### Task details
Line by line, the data below should be set down unchanged, with images excluded.

### Data provided
----------------------------------------

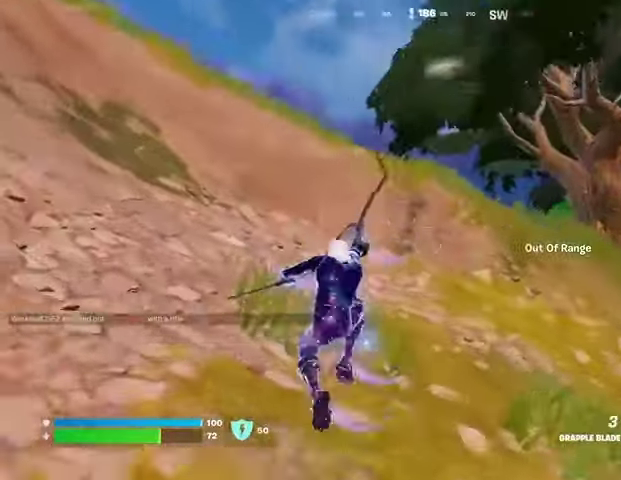
{"buttons": [], "left_stick": "up-left", "right_stick": "center", "events": [[100, "right_stick", "left"], [200, "right_stick", "center"]]}
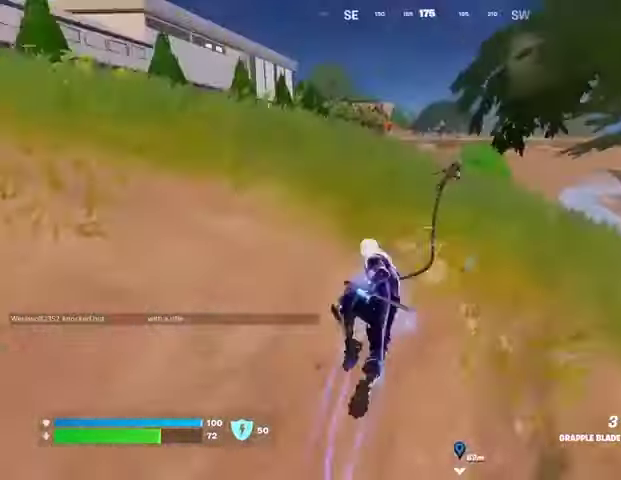
{"buttons": [], "left_stick": "up-left", "right_stick": "center", "events": [[333, "right_stick", "left"], [433, "right_stick", "center"]]}
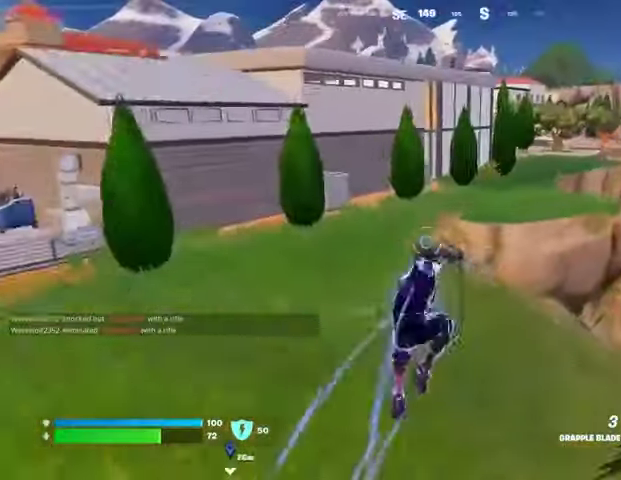
{"buttons": [], "left_stick": "up-left", "right_stick": "center", "events": [[267, "right_stick", "up-left"], [433, "right_stick", "center"]]}
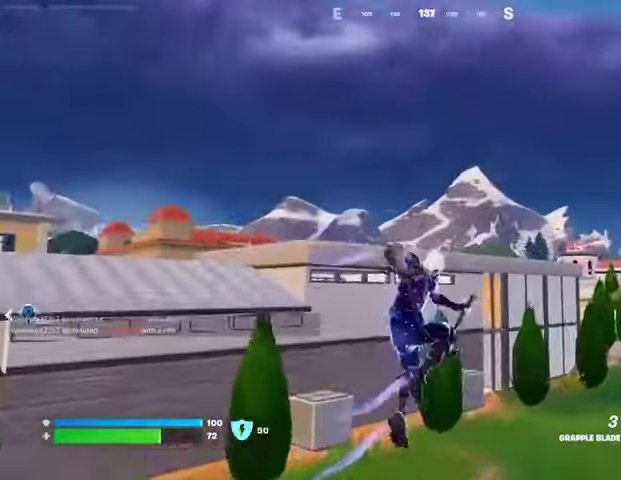
{"buttons": ["L2"], "left_stick": "up", "right_stick": "center", "events": [[100, "L2", "down"], [233, "L2", "up"], [233, "left_stick", "up"], [333, "L2", "down"], [467, "L2", "up"], [500, "L2", "down"]]}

----------------------------------------

### Task output
{"buttons": [], "left_stick": "up-left", "right_stick": "center", "events": [[100, "right_stick", "left"], [200, "right_stick", "center"]]}
{"buttons": [], "left_stick": "up-left", "right_stick": "center", "events": [[333, "right_stick", "left"], [433, "right_stick", "center"]]}
{"buttons": [], "left_stick": "up-left", "right_stick": "center", "events": [[267, "right_stick", "up-left"], [433, "right_stick", "center"]]}
{"buttons": ["L2"], "left_stick": "up", "right_stick": "center", "events": [[100, "L2", "down"], [233, "L2", "up"], [233, "left_stick", "up"], [333, "L2", "down"], [467, "L2", "up"], [500, "L2", "down"]]}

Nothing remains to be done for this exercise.